> SVE was supposed to be the next step for ARM SIMD, but they went all-in on runtime variable width vectors and that paradigm is still really struggling to get any traction on the software side.

You can treat both SVE and RVV as a regular fixed-width SIMD ISA.

"runtime variable width vectors" doesn't capture well how SVE and RVV work. An RVV and SVE implementation has 32 SIMD registers of a single fixed power-of-two size >=128. They also have good predication support (like AVX-512), which allows them to masked of elements after certain point.

If you want to emulate avx2 with SVE or RVV, you might require that the hardware has a native vector length >=256, and then you always mask off the bits beyond 256, so the same code works on any native vector length >=256.

▲

jsheard 5 hours ago | parent [-]

> You can treat both SVE and RVV as a regular fixed-width SIMD ISA.

Kind of, but the part which looks particularly annoying is that you can't put variable-width vectors on the stack or pass them around as values in most languages, because they aren't equipped to handle types with unknown size at compile time.

ARM seems to be proposing a C language extension which does require compilers to support variably sized types, but it's not clear to me how the implementation of that is going, and equivalent support in other languages like Rust seems basically non-existent for now.

▲

camel-cdr 4 hours ago | parent | next [-]

> Kind of, but the part which looks particularly annoying is that you can't put variable-width vectors on the stack or pass them around as values in most languages, because they aren't equipped to handle types with unknown size at compile time

Yes, you can't, which is annoying, but you can if you compile for a specific vector length.

This is mostly a library structure problem. E.g. simdjson has a generic backend that assumes a fixed vector length. I've written fixed width RVV support for it. A vector length agnostic backend is also possible, but requires writing a full new backend. I'm planning to write it in the future (I alreasy have a few json::minify implementations), but it will be more work. If the generic backend used a SIMD abstraction, like highway, that support scalable vectors this wouldn't be a problem.

Toolchain support should also be improved, e.g. you could make all vregs take 512-bit on the stack, but have the codegen only utilize the lowee 128 bit, if you have 128-but vregs, 256-bit if you have 256-bit vregs and 512-bit if you have >=512-bit vregs.

	▲	jsheard 4 hours ago \| parent [-]
		> Toolchain support should also be improved, e.g. you could make all vregs take 512-bit on the stack, but have the codegen only utilize the lowee 128 bit, if you have 128-but vregs, 256-bit if you have 256-bit vregs and 512-bit if you have >=512-bit vregs.

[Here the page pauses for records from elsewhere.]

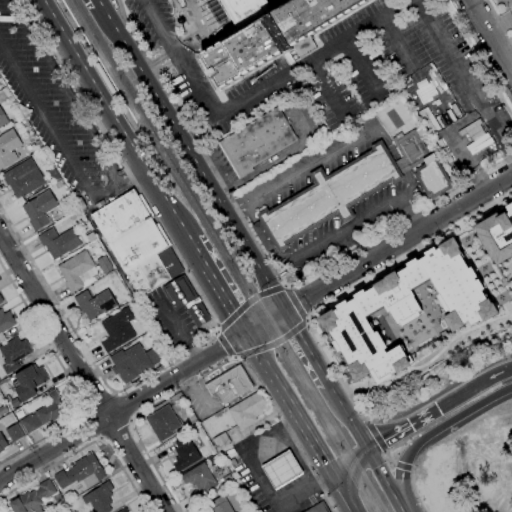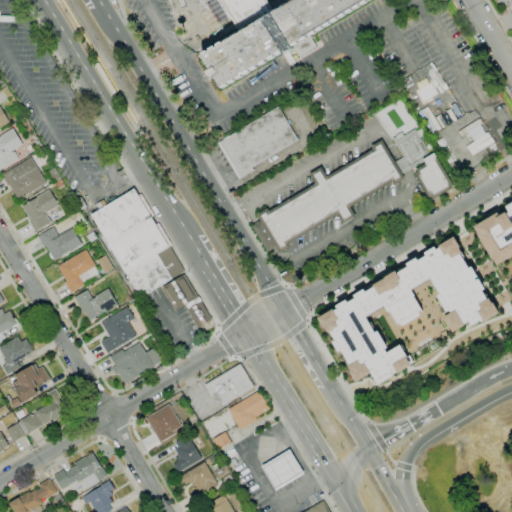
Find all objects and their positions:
road: (103, 2)
railway: (56, 3)
road: (195, 19)
road: (499, 20)
road: (163, 24)
building: (265, 32)
building: (266, 32)
road: (491, 34)
road: (299, 45)
road: (171, 53)
road: (458, 69)
road: (363, 70)
road: (278, 77)
road: (417, 84)
road: (329, 90)
parking lot: (52, 103)
building: (2, 118)
building: (3, 119)
road: (116, 120)
building: (258, 141)
building: (256, 142)
road: (389, 142)
building: (8, 147)
building: (8, 148)
road: (194, 158)
railway: (176, 159)
railway: (166, 161)
building: (421, 163)
road: (314, 166)
road: (403, 166)
road: (133, 176)
building: (23, 178)
building: (24, 178)
road: (104, 183)
road: (120, 183)
road: (406, 185)
building: (349, 190)
building: (325, 197)
building: (38, 209)
building: (40, 210)
road: (241, 211)
road: (413, 212)
building: (497, 235)
building: (58, 242)
building: (59, 242)
building: (137, 242)
building: (136, 243)
road: (379, 252)
building: (105, 264)
building: (74, 269)
building: (77, 270)
road: (361, 283)
road: (217, 288)
building: (177, 293)
building: (1, 299)
building: (1, 299)
building: (186, 300)
road: (249, 302)
building: (94, 303)
building: (95, 303)
road: (300, 303)
building: (404, 309)
building: (406, 309)
building: (193, 310)
traffic signals: (285, 311)
building: (5, 321)
building: (5, 322)
building: (117, 330)
building: (118, 330)
traffic signals: (248, 335)
road: (276, 343)
road: (224, 345)
road: (306, 347)
building: (14, 352)
building: (14, 353)
building: (133, 361)
building: (131, 363)
road: (218, 367)
road: (83, 370)
road: (69, 378)
building: (30, 381)
building: (28, 382)
building: (229, 384)
building: (230, 385)
road: (475, 388)
road: (99, 400)
road: (290, 403)
road: (123, 407)
road: (124, 408)
building: (3, 409)
building: (247, 410)
building: (248, 410)
building: (44, 414)
railway: (329, 415)
building: (38, 416)
railway: (318, 418)
road: (348, 418)
building: (163, 422)
building: (195, 422)
building: (163, 423)
road: (93, 425)
road: (404, 430)
building: (15, 432)
road: (117, 432)
road: (433, 432)
building: (220, 441)
building: (3, 443)
building: (2, 444)
road: (384, 449)
traffic signals: (368, 452)
building: (184, 453)
building: (185, 454)
road: (350, 461)
building: (281, 469)
gas station: (282, 470)
building: (282, 470)
traffic signals: (334, 472)
building: (80, 473)
building: (80, 474)
building: (198, 477)
building: (200, 478)
road: (260, 480)
road: (385, 481)
road: (345, 492)
road: (414, 492)
road: (335, 493)
road: (7, 494)
building: (32, 498)
building: (33, 498)
building: (102, 498)
building: (101, 499)
building: (74, 504)
building: (217, 505)
building: (221, 505)
building: (317, 508)
building: (318, 508)
building: (122, 510)
building: (124, 510)
road: (402, 511)
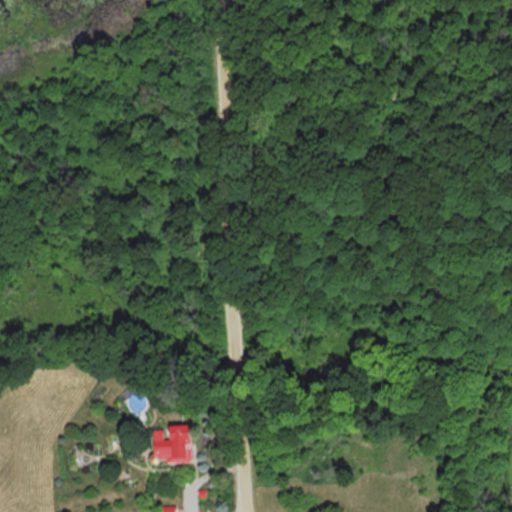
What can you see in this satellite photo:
road: (237, 256)
building: (176, 443)
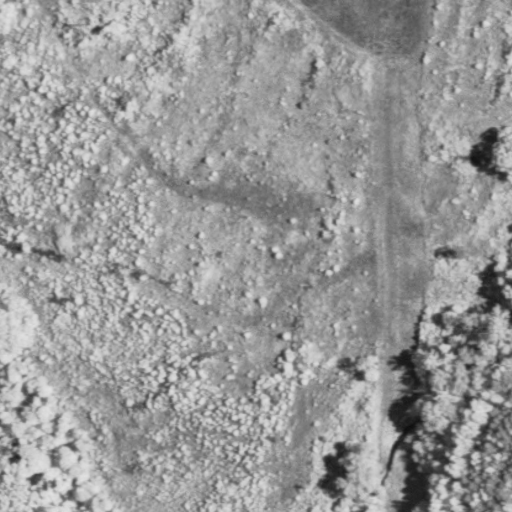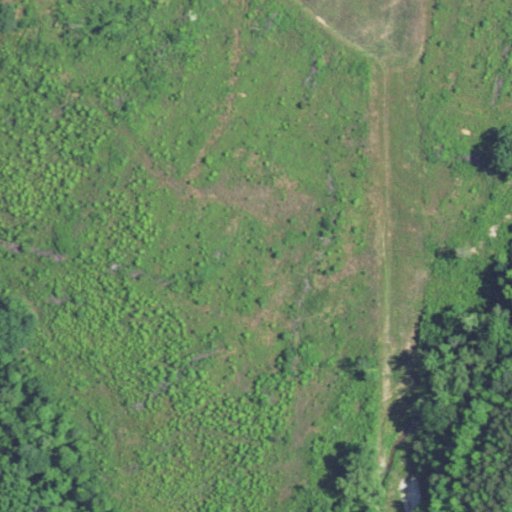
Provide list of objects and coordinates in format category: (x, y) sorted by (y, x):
road: (118, 1)
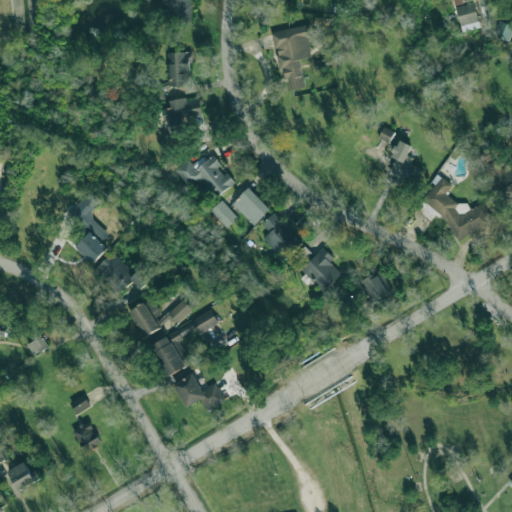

SVE theoretically supports hardware up to 2048-bit, so conservatively reserving the worst-case size at compile time would be pretty wasteful. That's 16x overhead in the base case of 128-bit hardware.

▲

pertymcpert 2 hours ago | parent | prev [-]

You can definitely SVE vectors on the stack, there are special instructions to load and store with variable offsets. What you can't do is to put them into structs which need to have concretely sized types (i.e. subsequent element offset need to have a known byte offset).